[Saved entries]

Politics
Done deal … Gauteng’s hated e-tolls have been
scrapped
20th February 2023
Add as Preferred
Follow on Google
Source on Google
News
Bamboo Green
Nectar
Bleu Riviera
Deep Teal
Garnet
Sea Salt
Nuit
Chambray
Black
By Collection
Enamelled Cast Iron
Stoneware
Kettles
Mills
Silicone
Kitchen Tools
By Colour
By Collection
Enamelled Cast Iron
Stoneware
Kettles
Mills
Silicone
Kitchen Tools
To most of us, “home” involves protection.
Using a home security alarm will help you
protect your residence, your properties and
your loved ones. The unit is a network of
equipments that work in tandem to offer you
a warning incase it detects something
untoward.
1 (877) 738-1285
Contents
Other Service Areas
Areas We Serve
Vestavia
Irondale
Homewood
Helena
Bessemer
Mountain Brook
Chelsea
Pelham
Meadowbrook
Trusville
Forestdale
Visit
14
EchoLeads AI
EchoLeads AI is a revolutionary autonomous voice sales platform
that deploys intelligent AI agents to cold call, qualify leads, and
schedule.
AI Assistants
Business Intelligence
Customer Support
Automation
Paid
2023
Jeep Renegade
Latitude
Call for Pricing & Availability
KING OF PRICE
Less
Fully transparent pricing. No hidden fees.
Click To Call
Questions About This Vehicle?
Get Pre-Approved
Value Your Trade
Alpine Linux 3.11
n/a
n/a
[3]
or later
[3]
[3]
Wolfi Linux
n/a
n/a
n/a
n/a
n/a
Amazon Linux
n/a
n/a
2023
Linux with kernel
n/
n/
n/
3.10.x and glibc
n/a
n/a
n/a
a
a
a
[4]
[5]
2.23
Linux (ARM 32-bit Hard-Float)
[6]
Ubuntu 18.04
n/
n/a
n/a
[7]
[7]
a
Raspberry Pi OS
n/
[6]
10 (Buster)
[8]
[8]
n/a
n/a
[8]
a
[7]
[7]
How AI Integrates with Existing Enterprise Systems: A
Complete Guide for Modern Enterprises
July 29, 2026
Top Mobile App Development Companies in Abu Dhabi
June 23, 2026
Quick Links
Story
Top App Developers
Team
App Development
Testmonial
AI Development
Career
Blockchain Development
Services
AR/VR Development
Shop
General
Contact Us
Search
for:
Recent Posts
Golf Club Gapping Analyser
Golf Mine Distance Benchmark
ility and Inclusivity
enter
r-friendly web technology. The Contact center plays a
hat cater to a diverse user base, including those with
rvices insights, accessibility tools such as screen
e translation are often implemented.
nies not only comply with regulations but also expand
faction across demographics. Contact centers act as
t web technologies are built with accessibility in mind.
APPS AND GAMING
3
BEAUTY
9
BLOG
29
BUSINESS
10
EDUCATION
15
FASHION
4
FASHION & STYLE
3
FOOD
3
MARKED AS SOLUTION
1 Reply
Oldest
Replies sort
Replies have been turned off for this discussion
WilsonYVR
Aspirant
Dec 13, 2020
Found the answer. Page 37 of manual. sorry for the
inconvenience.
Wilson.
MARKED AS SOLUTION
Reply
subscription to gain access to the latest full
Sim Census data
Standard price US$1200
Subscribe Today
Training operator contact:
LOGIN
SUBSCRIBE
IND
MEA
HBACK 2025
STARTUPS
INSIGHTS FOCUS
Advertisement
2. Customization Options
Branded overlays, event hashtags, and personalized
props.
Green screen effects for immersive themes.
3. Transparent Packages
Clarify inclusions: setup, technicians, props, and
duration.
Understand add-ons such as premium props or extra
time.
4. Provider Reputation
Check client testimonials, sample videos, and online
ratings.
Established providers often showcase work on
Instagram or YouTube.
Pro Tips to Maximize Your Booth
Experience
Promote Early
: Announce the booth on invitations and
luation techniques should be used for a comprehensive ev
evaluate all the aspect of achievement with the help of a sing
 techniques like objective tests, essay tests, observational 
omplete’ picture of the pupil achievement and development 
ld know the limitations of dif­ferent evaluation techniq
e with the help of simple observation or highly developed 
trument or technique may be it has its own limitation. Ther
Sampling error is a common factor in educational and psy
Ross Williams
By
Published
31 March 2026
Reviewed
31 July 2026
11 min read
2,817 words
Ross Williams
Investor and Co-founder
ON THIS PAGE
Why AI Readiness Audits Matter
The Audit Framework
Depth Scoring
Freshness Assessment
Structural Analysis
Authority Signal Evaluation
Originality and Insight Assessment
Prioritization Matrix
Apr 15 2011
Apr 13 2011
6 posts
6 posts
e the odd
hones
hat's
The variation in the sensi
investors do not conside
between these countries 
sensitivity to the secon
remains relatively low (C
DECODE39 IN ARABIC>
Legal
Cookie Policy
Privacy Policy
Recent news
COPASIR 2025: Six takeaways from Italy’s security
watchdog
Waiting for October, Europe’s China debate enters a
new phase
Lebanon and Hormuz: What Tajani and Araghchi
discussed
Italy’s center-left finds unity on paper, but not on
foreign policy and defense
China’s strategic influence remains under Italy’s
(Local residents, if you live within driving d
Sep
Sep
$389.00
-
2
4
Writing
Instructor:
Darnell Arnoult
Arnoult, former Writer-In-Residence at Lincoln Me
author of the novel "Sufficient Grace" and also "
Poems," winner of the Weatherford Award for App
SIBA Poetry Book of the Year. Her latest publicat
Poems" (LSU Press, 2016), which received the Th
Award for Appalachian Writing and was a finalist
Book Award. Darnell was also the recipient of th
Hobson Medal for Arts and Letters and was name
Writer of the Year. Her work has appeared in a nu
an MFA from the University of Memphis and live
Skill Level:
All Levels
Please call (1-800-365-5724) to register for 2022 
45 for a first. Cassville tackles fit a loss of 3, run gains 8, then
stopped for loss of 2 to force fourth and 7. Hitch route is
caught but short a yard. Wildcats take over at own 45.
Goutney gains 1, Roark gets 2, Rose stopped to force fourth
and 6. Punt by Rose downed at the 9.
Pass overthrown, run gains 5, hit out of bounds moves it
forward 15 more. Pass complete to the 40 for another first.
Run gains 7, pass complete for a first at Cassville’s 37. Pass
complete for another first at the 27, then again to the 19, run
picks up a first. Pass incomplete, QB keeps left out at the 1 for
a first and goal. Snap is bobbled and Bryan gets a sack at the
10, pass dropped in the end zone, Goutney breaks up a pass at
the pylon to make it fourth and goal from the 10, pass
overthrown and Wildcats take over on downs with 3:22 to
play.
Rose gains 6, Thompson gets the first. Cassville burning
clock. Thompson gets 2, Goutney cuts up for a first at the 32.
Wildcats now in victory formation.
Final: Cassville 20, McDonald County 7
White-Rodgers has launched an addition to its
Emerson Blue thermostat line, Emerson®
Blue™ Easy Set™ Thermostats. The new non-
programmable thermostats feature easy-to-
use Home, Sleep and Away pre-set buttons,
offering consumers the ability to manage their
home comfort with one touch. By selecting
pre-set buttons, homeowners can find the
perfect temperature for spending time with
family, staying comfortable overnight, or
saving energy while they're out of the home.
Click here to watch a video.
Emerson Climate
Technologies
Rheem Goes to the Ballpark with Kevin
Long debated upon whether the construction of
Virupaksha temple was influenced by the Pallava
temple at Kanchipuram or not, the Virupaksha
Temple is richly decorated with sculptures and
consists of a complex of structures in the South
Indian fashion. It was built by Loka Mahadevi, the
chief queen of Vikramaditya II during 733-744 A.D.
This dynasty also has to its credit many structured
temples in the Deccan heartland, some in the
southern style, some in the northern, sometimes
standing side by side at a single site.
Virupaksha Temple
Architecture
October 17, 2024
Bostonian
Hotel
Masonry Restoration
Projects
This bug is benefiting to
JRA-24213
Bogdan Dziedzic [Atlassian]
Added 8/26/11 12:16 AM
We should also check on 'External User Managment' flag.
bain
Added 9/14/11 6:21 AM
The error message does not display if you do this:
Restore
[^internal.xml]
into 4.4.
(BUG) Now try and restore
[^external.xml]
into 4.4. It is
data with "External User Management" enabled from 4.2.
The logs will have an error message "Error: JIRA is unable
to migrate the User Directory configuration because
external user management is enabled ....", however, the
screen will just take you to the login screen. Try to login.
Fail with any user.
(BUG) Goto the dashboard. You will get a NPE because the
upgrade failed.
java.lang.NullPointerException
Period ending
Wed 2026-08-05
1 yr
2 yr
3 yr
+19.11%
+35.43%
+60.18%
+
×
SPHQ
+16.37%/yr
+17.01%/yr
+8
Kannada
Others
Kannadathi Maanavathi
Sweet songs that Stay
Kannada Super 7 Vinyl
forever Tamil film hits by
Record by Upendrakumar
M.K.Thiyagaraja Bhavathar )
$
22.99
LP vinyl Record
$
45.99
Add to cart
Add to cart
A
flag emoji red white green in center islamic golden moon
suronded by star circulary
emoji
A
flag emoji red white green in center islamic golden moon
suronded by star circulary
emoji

### TASK REQUIREMENTS:
Look through the entries above and copy each line that has "goal" in it.

### TASK RESPONSE:
a first and goal. Snap is bobbled and Bryan gets a sack at the
the pylon to make it fourth and goal from the 10, pass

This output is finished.